The calculator uses the formula:

\[ h_t = \frac{S \times h_s \times \exp(\mu_f \times (H_i - H_r))}{P} \]

Where:

\( h_t \) — Initial Stock Thickness (Meter)
\( S \) — Mean Yield Shear Stress of Work Material (Pascal)
\( h_s \) — Thickness at given Point (Meter)
\( \mu_f \) — Friction Coefficient in Rolling Analysis
\( H_i \) — Factor H at Entry Point on Workpiece
\( H_r \) — Factor H in Rolling Calculation
\( P \) — Pressure Acting on Rolls (Pascal)

Explanation: The formula calculates the initial thickness by considering material properties, friction coefficients, and pressure applied during the rolling process.

3. Importance of Initial Stock Thickness Calculation

Details: Accurate calculation of initial stock thickness is crucial for proper rolling process design, material utilization optimization, and achieving desired final product dimensions.

4. Using the Calculator

Tips: Enter all required values with appropriate units. Ensure Mean Yield Shear Stress, Thickness at Point, and Pressure on Rolls are positive values for valid calculation.

5. Frequently Asked Questions (FAQ)

Q1: What is the significance of the exponential term in the formula?
A: The exponential term accounts for the effect of friction and the difference between entry and rolling factors on the material deformation during rolling.

Q2: How accurate is this calculation for different materials?
A: The accuracy depends on proper determination of material properties and friction coefficients, which may vary for different materials and rolling conditions.

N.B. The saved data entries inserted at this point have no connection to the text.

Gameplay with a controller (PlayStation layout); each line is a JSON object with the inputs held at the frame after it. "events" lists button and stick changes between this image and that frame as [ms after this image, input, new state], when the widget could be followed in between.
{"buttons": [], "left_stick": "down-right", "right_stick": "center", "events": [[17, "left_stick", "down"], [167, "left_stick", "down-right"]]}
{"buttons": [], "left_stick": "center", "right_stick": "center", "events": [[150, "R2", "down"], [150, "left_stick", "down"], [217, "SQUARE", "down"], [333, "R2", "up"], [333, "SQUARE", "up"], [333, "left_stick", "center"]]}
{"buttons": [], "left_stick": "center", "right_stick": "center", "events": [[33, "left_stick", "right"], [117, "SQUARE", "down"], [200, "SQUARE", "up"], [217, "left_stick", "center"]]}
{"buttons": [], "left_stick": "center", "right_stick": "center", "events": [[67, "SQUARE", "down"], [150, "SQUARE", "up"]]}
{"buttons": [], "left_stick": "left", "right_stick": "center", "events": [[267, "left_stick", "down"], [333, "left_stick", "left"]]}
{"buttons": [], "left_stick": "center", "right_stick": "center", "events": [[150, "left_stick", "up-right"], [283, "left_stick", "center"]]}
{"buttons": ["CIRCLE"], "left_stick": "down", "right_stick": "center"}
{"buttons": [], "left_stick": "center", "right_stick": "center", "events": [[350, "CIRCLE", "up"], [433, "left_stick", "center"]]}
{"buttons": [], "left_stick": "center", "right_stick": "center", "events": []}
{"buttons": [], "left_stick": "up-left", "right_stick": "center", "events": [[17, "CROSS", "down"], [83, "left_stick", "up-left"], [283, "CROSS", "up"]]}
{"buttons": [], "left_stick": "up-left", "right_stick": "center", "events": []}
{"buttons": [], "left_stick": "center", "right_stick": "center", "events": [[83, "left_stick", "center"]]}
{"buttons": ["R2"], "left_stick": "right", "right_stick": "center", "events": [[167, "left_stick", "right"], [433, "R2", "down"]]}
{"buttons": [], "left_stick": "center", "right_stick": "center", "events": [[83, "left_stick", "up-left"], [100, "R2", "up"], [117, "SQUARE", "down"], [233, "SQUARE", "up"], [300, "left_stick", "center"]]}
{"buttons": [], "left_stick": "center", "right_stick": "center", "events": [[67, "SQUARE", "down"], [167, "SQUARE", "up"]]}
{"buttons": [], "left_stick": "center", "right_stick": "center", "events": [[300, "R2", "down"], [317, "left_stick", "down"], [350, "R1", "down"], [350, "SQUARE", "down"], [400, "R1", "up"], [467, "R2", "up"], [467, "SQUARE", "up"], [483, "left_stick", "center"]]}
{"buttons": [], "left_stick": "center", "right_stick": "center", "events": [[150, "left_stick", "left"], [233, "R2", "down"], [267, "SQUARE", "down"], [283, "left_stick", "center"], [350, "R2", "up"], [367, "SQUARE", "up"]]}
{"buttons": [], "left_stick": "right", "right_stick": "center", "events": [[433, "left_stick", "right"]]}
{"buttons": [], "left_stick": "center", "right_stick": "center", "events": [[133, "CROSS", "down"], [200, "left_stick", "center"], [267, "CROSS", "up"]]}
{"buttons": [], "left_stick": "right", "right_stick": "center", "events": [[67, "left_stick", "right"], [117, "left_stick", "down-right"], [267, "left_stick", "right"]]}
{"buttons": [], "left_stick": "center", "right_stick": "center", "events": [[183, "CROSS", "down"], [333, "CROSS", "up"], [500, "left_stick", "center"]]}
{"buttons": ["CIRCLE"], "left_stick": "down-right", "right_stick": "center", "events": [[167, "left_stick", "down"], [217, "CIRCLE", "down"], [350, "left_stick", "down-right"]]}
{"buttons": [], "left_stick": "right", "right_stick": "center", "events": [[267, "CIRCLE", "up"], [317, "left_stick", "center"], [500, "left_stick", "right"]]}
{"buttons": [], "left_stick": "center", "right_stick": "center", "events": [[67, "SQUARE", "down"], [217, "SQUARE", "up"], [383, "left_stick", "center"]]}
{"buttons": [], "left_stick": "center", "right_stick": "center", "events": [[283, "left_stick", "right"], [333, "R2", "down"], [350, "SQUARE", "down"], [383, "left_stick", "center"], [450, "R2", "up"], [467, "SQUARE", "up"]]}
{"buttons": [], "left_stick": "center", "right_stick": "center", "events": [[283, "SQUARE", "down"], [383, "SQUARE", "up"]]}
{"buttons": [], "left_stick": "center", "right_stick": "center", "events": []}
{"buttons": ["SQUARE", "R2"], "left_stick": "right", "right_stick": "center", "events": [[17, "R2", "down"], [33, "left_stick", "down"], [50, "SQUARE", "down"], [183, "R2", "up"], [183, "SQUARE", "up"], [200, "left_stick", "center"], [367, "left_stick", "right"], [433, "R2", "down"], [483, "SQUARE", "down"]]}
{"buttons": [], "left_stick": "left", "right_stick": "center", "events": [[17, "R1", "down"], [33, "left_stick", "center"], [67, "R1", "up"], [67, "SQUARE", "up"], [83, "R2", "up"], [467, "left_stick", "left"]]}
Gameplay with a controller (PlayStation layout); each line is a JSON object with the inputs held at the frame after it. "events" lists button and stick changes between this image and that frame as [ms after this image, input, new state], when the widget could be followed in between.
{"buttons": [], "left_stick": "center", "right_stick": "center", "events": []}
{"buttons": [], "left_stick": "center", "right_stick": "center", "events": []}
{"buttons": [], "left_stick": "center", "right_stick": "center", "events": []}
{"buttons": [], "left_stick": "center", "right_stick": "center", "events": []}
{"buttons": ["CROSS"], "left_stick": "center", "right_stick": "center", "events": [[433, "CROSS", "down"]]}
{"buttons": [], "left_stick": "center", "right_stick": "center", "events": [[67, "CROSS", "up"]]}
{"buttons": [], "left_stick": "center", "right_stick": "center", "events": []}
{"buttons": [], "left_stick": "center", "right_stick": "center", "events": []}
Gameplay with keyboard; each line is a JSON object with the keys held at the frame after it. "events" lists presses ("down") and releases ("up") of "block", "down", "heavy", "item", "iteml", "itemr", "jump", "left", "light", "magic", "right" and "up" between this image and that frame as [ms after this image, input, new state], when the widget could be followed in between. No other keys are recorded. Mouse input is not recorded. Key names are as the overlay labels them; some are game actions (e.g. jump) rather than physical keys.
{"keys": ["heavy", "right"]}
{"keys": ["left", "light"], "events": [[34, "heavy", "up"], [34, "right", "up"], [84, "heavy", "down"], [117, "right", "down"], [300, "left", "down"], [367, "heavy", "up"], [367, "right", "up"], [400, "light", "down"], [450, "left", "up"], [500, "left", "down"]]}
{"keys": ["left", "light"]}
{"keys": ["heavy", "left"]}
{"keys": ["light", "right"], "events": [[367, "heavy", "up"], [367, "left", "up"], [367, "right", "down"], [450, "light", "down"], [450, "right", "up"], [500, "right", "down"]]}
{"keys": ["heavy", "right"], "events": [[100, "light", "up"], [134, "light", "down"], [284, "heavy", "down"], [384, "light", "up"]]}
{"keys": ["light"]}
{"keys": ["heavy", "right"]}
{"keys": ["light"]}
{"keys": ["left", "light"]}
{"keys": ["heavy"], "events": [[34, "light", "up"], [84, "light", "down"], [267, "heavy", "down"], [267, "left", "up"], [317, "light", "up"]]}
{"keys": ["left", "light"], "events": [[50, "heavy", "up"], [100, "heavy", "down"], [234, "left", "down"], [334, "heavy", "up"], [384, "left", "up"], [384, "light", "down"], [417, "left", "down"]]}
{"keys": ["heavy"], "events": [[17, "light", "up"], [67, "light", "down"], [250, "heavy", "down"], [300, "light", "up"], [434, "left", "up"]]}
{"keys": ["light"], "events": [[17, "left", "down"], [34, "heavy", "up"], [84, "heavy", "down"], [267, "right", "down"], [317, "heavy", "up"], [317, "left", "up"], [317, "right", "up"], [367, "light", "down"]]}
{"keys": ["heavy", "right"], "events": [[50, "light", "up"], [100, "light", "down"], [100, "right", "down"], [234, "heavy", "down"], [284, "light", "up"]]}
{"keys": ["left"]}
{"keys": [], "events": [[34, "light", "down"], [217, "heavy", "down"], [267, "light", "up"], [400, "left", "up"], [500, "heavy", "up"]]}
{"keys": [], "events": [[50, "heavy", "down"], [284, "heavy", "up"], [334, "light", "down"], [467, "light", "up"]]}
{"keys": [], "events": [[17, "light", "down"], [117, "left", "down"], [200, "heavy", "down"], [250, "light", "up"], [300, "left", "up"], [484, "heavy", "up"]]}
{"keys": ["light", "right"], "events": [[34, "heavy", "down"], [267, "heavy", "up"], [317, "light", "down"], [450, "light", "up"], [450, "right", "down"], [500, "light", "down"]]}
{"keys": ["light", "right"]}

Q3: What are typical values for friction coefficient in rolling?
A: Friction coefficients typically range from 0.05 to 0.3 depending on the material, lubrication, and rolling conditions.

Q4: Can this formula be used for all types of rolling processes?
A: This formula is primarily used for flat rolling processes and may need modifications for other types of rolling operations.

Q5: How does temperature affect the calculation?
A: Temperature affects material properties and friction coefficients, so these values should be determined at the appropriate working temperature for accurate results.